Hearing aid users work together to understand key aspects of music audio quality, in new study

Hearing aid users work together to understand key aspects of music audio quality, in new study

Hearing aid users have come together to help shed light on key aspects of music audio quality, as part of a study by researchers at the University of Leeds’ School of Music.

The research project, which was led by Postdoctoral Research Fellow Dr Scott Bannister and School of Music Professor Alinka Greasley, saw 12 hearing aid users work together across several focus groups to explore terms they would use to describe music audio quality, identifying similarities and differences in meaning between the terms.

After listening to a range of music samples, the group reached a consensus on the key attributes of music audio quality. These included clarity, distortion, harshness, spaciousness, treble strength, middle strength, bass strength, and frequency balance. Participants also developed rating scales for these attributes, for use in future research on music listening and hearing loss.

Scott and Alinka hope that the findings will help to understand the experiences of music listeners with hearing loss, and inform future developments and innovations in hearing aid technology and other consumer devices.

The research has just been published in Frontiers in Psychology and is openly accessible here. It forms part a wider cross-university initiative – the Cadenza Project – which aims to improve the experiences of music for those with hearing loss, through sensory panel studies, listening tests, and machine learning challenges.

We know from previous research that for those with hearing loss, listening to music presents a range of difficulties, so the next step was to work with hearing aid users directly to understand their perspectives.
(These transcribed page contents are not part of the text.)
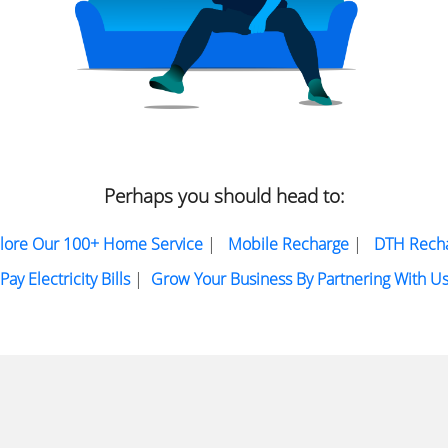
Perhaps you should head to:
lore Our 100+ Home Service
|
Mobile Recharge
|
DTH Rech
Pay Electricity Bills
|
Grow Your Business By Partnering With U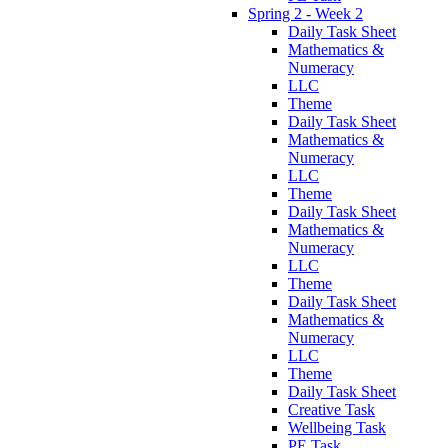
Spring 2 - Week 2
Daily Task Sheet
Mathematics &
Numeracy
LLC
Theme
Daily Task Sheet
Mathematics &
Numeracy
LLC
Theme
Daily Task Sheet
Mathematics &
Numeracy
LLC
Theme
Daily Task Sheet
Mathematics &
Numeracy
LLC
Theme
Daily Task Sheet
Creative Task
Wellbeing Task
PE Task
We hope these findings serve as a grounding for addressing such difficulties, and we are delighted that the rating scales developed by participants in this study are already being used for new listening tests in the next steps of the Cadenza Project.
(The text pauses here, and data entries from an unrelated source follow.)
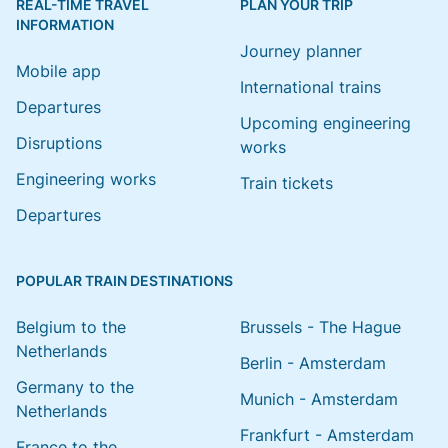
REAL-TIME TRAVEL
PLAN YOUR TRIP
INFORMATION
Journey planner
Mobile app
International trains
Departures
Upcoming engineering
Disruptions
works
Engineering works
Train tickets
Departures
POPULAR TRAIN DESTINATIONS
Belgium to the
Brussels - The Hague
Netherlands
Berlin - Amsterdam
Germany to the
Munich - Amsterdam
Netherlands
Frankfurt - Amsterdam
France to the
Dr Scott Bannister, Postdoctoral Research Fellow at the School of Music


These findings are important for understanding the characteristics of music that detract from or enhance the listening experience. We look forward to developing this research over the coming years, and improving the accessibility and enjoyment of music for hearing aid users.

Professor Alinka Greasley, Professor of Music Psychology

The Cadenza Project is led by the University of Salford in collaboration with the University of Leeds, the University of Nottingham and the University of Sheffield.